The University of Pennsylvania and West Chester and Duquesne Universities have joined schools in five states in a fellowship program intended to train teachers in science, technology, engineering, and math (STEM) and ensure they work in high-need school districts, officials said Friday.

Each participant in the Woodrow Wilson Teaching Fellowship program will get $32,000 to pursue what organizers say is "a specially designed, cutting-edge master's degree program" pegged to a yearlong classroom experience.

Participants must agree to teach for three years in a Pennsylvania school most in need of their expertise; fellows can count on support and mentoring during their three-year tenure, organizers said.

Gov. Wolf and Arthur Levine, president of the Woodrow Wilson National Fellowship Foundation, announced the initiative in Harrisburg on Friday. The state joins Georgia, Indiana, Michigan, New Jersey, and Ohio.

The three Pennsylvania schools hope to train as many as 108 fellows over three years.
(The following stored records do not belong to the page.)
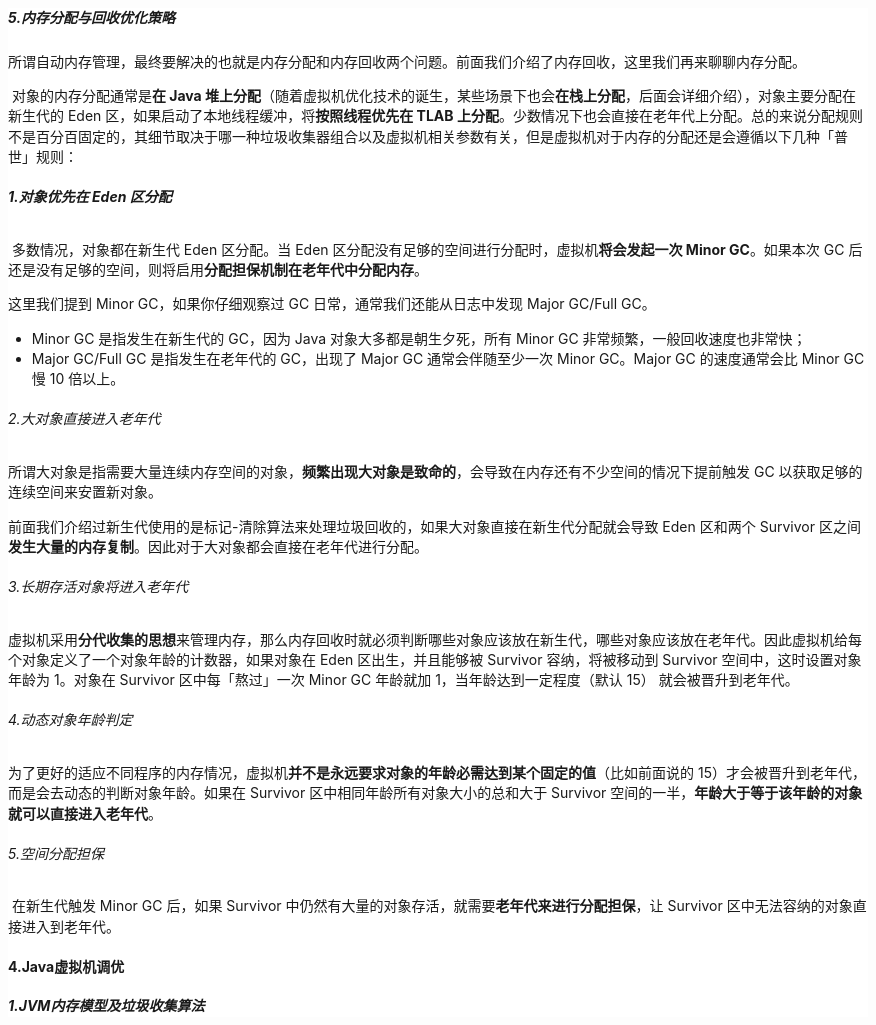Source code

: 

##### 5.内存分配与回收优化策略

​		所谓自动内存管理，最终要解决的也就是内存分配和内存回收两个问题。前面我们介绍了内存回收，这里我们再来聊聊内存分配。

​		对象的内存分配通常是**在 Java 堆上分配**（随着虚拟机优化技术的诞生，某些场景下也会**在栈上分配**，后面会详细介绍），对象主要分配在新生代的 Eden 区，如果启动了本地线程缓冲，将**按照线程优先在 TLAB 上分配**。少数情况下也会直接在老年代上分配。总的来说分配规则不是百分百固定的，其细节取决于哪一种垃圾收集器组合以及虚拟机相关参数有关，但是虚拟机对于内存的分配还是会遵循以下几种「普世」规则：

###### **1.对象优先在 Eden 区分配**

​		多数情况，对象都在新生代 Eden 区分配。当 Eden 区分配没有足够的空间进行分配时，虚拟机**将会发起一次 Minor GC**。如果本次 GC 后还是没有足够的空间，则将启用**分配担保机制在老年代中分配内存**。

这里我们提到 Minor GC，如果你仔细观察过 GC 日常，通常我们还能从日志中发现 Major GC/Full GC。

- Minor GC 是指发生在新生代的 GC，因为 Java 对象大多都是朝生夕死，所有 Minor GC 非常频繁，一般回收速度也非常快；
- Major GC/Full GC 是指发生在老年代的 GC，出现了 Major GC 通常会伴随至少一次 Minor GC。Major GC 的速度通常会比 Minor GC 慢 10 倍以上。



###### 2.大对象直接进入老年代

​		所谓大对象是指需要大量连续内存空间的对象，**频繁出现大对象是致命的**，会导致在内存还有不少空间的情况下提前触发 GC 以获取足够的连续空间来安置新对象。

​		前面我们介绍过新生代使用的是标记-清除算法来处理垃圾回收的，如果大对象直接在新生代分配就会导致 Eden 区和两个 Survivor 区之间**发生大量的内存复制**。因此对于大对象都会直接在老年代进行分配。



###### 3.长期存活对象将进入老年代

​		虚拟机采用**分代收集的思想**来管理内存，那么内存回收时就必须判断哪些对象应该放在新生代，哪些对象应该放在老年代。因此虚拟机给每个对象定义了一个对象年龄的计数器，如果对象在 Eden 区出生，并且能够被 Survivor 容纳，将被移动到 Survivor 空间中，这时设置对象年龄为 1。对象在 Survivor 区中每「熬过」一次 Minor GC 年龄就加 1，当年龄达到一定程度（默认 15） 就会被晋升到老年代。



###### 4.动态对象年龄判定

​		为了更好的适应不同程序的内存情况，虚拟机**并不是永远要求对象的年龄必需达到某个固定的值**（比如前面说的 15）才会被晋升到老年代，而是会去动态的判断对象年龄。如果在 Survivor 区中相同年龄所有对象大小的总和大于 Survivor 空间的一半，**年龄大于等于该年龄的对象就可以直接进入老年代**。



###### 5.空间分配担保

​		在新生代触发 Minor GC 后，如果 Survivor 中仍然有大量的对象存活，就需要**老年代来进行分配担保**，让 Survivor 区中无法容纳的对象直接进入到老年代。















#### 4.Java虚拟机调优

##### 1.**JVM内存模型及垃圾收集算法**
Participating school districts are Pittsburgh Public Schools, McKeesport Area, Penn Hills, Woodland Hills, and Philadelphia.

Officials said the program is part of a larger effort to address a statewide shortage of secondary STEM instructors.

"To remain competitive, our country must do a much better job of attracting more teachers who are both knowledgeable about math, science, and engineering, and passionate about using innovative approaches to engage students in STEM learning," said Pam Grossman, dean of Penn's Graduate School of Education.

To date, 1,200 teachers have received training through the Woodrow Wilson program. The new fellows are expected to enroll beginning in summer 2019.